Use Ollama to pull an LLM. You can pick models like llama3.2, mistral, or a coding model. The first pull downloads model weights, which can be several GB.

# Pull a general-purpose model
docker exec -it ollama ollama pull llama3.2

# Test it via CLI
docker exec -it ollama ollama run llama3.2 "Write a two-sentence summary of Ubuntu."

# Or use the API
curl http://localhost:11434/api/generate -d '{"model":"llama3.2","prompt":"Hello!"}'

Open your browser to http://SERVER_IP:3000, select the model from the dropdown, and start chatting. In Settings, you can change default models, system prompts, and appearance.

Step 7: Secure access

If exposing the WebUI beyond your LAN, add authentication. In Open WebUI, create an admin user at first login, then disable new signups in Settings. For internet exposure, place a reverse proxy (Nginx, Caddy, or Traefik) with HTTPS (Let’s Encrypt) in front of port 3000.

Step 8: Update and backup

To update, pull the latest images and recreate containers without losing data stored in volumes. To back up, save the volumes before upgrades.

# Update images
docker compose pull
docker compose up -d

# Backup volumes (example)
docker run --rm -v local-llm_ollama:/data -v "$PWD":/backup \
  busybox tar czf /backup/ollama-vol.tgz /data

docker run --rm -v local-llm_openwebui:/data -v "$PWD":/backup \
  busybox tar czf /backup/openwebui-vol.tgz /data

Troubleshooting

GPU not used: Run docker run --rm --gpus all nvidia/cuda:12.3.2-base-ubuntu22.04 nvidia-smi. If it fails, recheck the driver and NVIDIA Container Toolkit steps. Ensure the gpus: all line is present and Docker was restarted.

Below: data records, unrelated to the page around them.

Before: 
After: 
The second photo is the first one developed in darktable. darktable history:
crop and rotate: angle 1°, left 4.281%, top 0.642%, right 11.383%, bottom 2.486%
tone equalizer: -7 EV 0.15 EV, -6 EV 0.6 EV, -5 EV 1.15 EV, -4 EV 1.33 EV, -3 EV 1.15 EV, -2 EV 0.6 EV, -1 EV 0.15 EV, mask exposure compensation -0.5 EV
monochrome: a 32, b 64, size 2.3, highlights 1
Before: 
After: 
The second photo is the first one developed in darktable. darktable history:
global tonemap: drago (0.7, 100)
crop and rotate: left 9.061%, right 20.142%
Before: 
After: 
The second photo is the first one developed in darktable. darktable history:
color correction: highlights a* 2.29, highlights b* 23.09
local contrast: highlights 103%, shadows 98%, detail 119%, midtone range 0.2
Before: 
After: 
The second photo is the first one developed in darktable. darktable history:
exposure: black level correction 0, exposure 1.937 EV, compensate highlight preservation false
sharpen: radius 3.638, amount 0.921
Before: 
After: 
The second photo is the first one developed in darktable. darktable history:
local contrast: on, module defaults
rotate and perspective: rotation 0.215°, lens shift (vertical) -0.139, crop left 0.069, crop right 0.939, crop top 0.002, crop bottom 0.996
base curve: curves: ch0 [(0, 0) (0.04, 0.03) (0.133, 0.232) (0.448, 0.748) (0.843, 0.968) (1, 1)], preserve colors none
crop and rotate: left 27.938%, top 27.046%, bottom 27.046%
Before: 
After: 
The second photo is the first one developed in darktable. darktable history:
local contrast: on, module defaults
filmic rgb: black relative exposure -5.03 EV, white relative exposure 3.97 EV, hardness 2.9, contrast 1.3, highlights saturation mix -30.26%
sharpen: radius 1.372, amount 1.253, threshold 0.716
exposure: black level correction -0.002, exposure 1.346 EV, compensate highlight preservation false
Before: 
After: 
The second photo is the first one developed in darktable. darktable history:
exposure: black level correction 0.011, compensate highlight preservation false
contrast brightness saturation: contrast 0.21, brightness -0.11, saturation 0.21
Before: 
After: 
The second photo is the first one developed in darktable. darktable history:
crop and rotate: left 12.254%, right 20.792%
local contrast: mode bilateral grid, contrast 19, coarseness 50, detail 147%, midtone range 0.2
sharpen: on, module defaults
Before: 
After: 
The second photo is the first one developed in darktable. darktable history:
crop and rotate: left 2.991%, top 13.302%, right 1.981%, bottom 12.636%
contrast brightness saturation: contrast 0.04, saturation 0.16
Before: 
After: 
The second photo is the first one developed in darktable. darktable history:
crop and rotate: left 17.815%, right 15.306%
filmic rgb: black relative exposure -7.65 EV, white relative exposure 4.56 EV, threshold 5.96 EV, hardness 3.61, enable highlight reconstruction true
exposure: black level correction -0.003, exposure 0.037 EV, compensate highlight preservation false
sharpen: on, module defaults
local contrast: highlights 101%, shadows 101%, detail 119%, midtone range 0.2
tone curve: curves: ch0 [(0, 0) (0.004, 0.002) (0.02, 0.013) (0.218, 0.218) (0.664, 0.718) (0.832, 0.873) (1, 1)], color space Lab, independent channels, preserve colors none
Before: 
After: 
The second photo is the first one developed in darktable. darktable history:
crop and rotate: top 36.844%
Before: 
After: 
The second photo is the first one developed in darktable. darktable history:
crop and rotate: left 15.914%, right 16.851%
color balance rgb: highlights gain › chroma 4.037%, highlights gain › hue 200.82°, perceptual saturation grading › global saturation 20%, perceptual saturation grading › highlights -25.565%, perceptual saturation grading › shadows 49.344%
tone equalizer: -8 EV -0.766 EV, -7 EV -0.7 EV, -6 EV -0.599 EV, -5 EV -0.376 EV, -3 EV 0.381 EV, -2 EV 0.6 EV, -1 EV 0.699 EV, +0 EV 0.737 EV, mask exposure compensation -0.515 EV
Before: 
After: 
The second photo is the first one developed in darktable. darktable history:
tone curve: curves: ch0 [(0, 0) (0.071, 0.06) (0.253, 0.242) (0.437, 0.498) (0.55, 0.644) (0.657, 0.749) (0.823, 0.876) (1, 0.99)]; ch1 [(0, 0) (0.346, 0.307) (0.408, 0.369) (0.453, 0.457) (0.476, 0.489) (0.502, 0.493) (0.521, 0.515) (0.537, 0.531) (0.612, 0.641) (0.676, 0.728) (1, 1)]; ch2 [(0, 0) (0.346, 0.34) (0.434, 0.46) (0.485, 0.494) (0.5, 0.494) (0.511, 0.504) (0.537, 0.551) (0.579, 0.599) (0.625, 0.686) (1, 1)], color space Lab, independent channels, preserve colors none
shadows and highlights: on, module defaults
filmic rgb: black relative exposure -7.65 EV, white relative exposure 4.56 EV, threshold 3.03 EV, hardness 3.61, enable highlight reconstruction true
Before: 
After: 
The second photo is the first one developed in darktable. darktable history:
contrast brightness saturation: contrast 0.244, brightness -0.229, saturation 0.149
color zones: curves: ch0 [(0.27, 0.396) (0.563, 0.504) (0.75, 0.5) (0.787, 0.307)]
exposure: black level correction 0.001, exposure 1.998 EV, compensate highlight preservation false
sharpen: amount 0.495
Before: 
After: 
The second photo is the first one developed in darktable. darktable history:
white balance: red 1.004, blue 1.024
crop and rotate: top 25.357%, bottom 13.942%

Permission denied with Docker: You may need to log out and back in after adding your user to the docker group, or run newgrp docker.

Port conflicts: Change the left side of port mappings in docker-compose.yml (e.g., use "8081:8080" for WebUI) and restart.

Slow or failed model pull: Verify disk space and retry. Large models require several GB of free space in the ollama volume.

Uninstall (optional)

To stop and remove everything, run:

cd ~/local-llm
docker compose down
docker volume rm local-llm_ollama local-llm_openwebui

Wrap-up

You have a modern local AI stack: Ollama for fast model serving and Open WebUI for a friendly, multi-model chat interface. With Docker, updates are quick and backups are simple. Add your favorite models, tune system prompts, and integrate the Ollama API into your apps—all without sending data to the cloud.